ATLANTA — President Trump retweeted a bizarre claim early Wednesday morning, which said that in Georgia, "they threw away the envelopes with the signatures that the ballots came in, then commingled the mail-in ballots with the day-of ballots so there was no way to tell them apart."
It's been retweeted 18,000 times and liked 58,000 times.
There are a number of problems with this claim, but let's start with the most obvious one: The implication that the mail-in and day-of ballots were mixed together so that they couldn't be told apart is easily proven wrong because they can still be told apart.
See for yourself: Below, you can view an Associated Press picture of an election worker handling a stack of absentee mail-in ballots.

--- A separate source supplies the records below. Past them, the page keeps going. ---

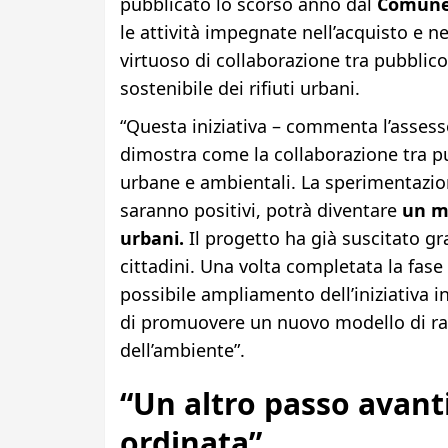
pubblicato lo scorso anno dal
Comune
le attività impegnate nell’acquisto e ne
virtuoso di collaborazione tra pubblico
sostenibile dei rifiuti urbani.
“Questa iniziativa – commenta l’assesso
dimostra come la collaborazione tra p
urbane e ambientali. La sperimentazione
saranno positivi, potrà diventare
un mo
urbani.
Il progetto ha già suscitato gr
cittadini. Una volta completata la fas
possibile ampliamento dell’iniziativa in a
di promuovere un nuovo modello di racc
dell’ambiente”.
“Un altro passo avanti
ordinata”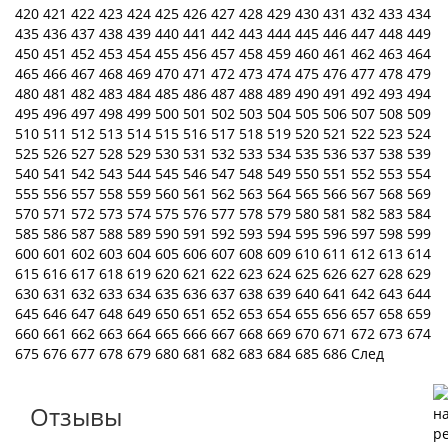
420
421
422
423
424
425
426
427
428
429
430
431
432
433
434
435
436
437
438
439
440
441
442
443
444
445
446
447
448
449
450
451
452
453
454
455
456
457
458
459
460
461
462
463
464
465
466
467
468
469
470
471
472
473
474
475
476
477
478
479
480
481
482
483
484
485
486
487
488
489
490
491
492
493
494
495
496
497
498
499
500
501
502
503
504
505
506
507
508
509
510
511
512
513
514
515
516
517
518
519
520
521
522
523
524
525
526
527
528
529
530
531
532
533
534
535
536
537
538
539
540
541
542
543
544
545
546
547
548
549
550
551
552
553
554
555
556
557
558
559
560
561
562
563
564
565
566
567
568
569
570
571
572
573
574
575
576
577
578
579
580
581
582
583
584
585
586
587
588
589
590
591
592
593
594
595
596
597
598
599
600
601
602
603
604
605
606
607
608
609
610
611
612
613
614
615
616
617
618
619
620
621
622
623
624
625
626
627
628
629
630
631
632
633
634
635
636
637
638
639
640
641
642
643
644
645
646
647
648
649
650
651
652
653
654
655
656
657
658
659
660
661
662
663
664
665
666
667
668
669
670
671
672
673
674
675
676
677
678
679
680
681
682
683
684
685
686
След
Отзывы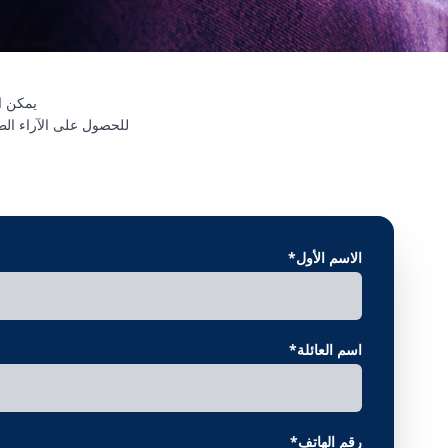
للحصول على الآراء الط
الاسم الأول*
اسم العائلة*
رقم الهاتف*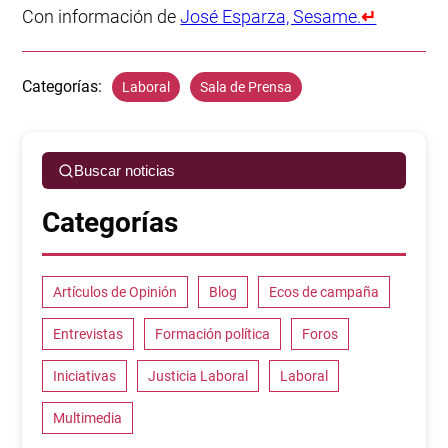
Con información de
José Esparza, Sesame.
↵
Categorías:
Laboral
Sala de Prensa
Buscar noticias
Categorías
Artículos de Opinión
Blog
Ecos de campaña
Entrevistas
Formación política
Foros
Iniciativas
Justicia Laboral
Laboral
Multimedia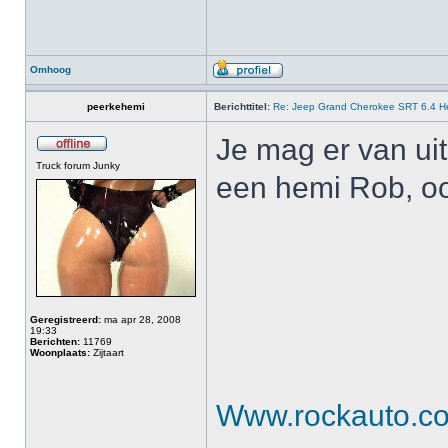
Omhoog
peerkehemi
Berichttitel:
Re: Jeep Grand Cherokee SRT 6.4 He
Je mag er van uit
Truck forum Junky
een hemi Rob, ook 
Geregistreerd:
ma apr 28, 2008
19:33
Berichten:
11769
Woonplaats:
Zijtaart
Www.rockauto.c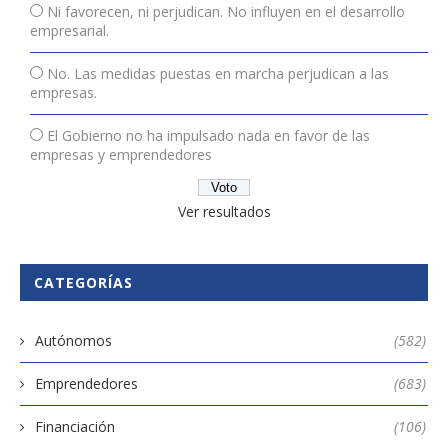
Ni favorecen, ni perjudican. No influyen en el desarrollo
empresarial.
No. Las medidas puestas en marcha perjudican a las
empresas.
El Gobierno no ha impulsado nada en favor de las
empresas y emprendedores
Ver resultados
CATEGORÍAS
Autónomos
(582)
Emprendedores
(683)
Financiación
(106)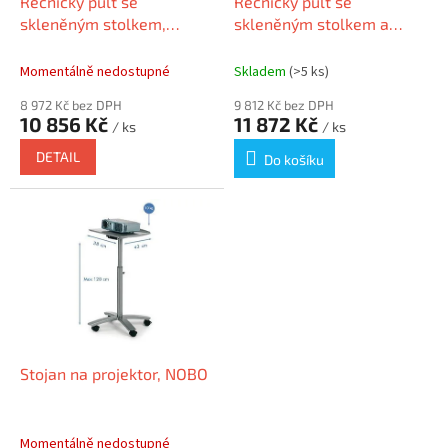
d
Řečnický pult se
Řečnický pult se
u
skleněným stolkem,
skleněným stolkem a
k
stříbrná základna, 111 cm,
čelním panelem, stříbrná
t
COLOP RC3245
základna, 111 cm, COLOP
Momentálně nedostupné
Skladem
(>5 ks)
ů
RC3246
8 972 Kč bez DPH
9 812 Kč bez DPH
10 856 Kč
11 872 Kč
/ ks
/ ks
DETAIL
Do košíku
Stojan na projektor, NOBO
Momentálně nedostupné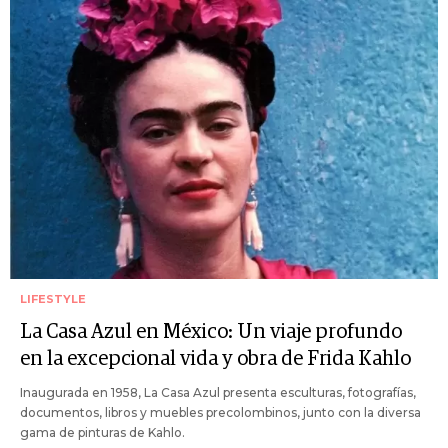
LIFESTYLE
La Casa Azul en México: Un viaje profundo
en la excepcional vida y obra de Frida Kahlo
Inaugurada en 1958, La Casa Azul presenta esculturas, fotografías,
documentos, libros y muebles precolombinos, junto con la diversa
gama de pinturas de Kahlo.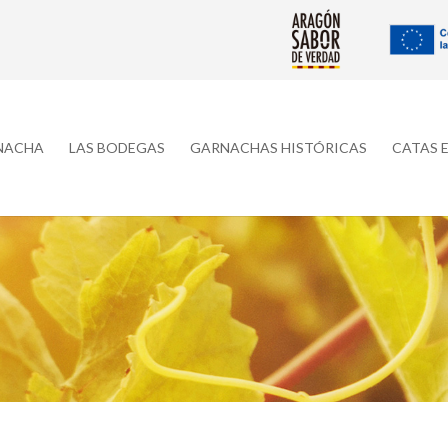
RNACHA
LAS BODEGAS
GARNACHAS HISTÓRICAS
CATAS 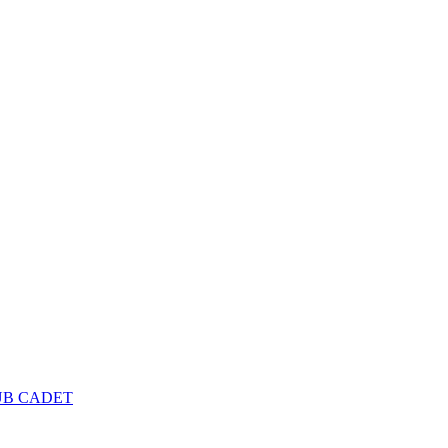
UB CADET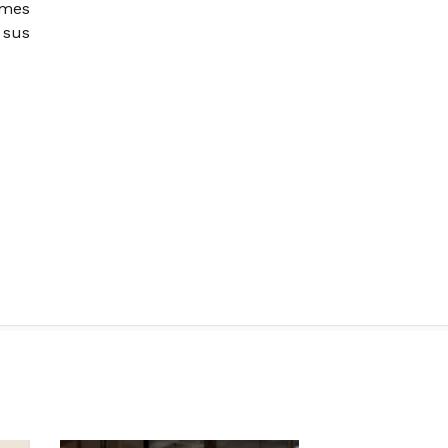
ymes
 sus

They're tall pieces of paper, to lay out the various races, and you can see where a person bubbled in their votes.
Now compare that to an election worker in the below AP photo handling an in-person ballot. These are what were printed out by the Dominion voting machines for Georgia voters to review before they submitted them.
The difference is unmistakable.
If you were to want to go through a county's ballots and sort which ones were voted in-person and which ones were voted by mail (or dropped off at a drop box), you would be able to know which was which by looking at them.
There's another noteworthy problem with the original claim: Counties are not supposed to throw away the envelopes with signatures on them, and outside of an incident in Spalding County there's been no suggestion of a mass dumping of envelopes in any county.
And, taking a step back from the claim itself, with the president tweeting frequently about signature matching in Georgia it's important to remember that the reason there's no way to tie signatures back to their actual ballots once they've been separated is because the state constitution explicitly calls for a secret ballot.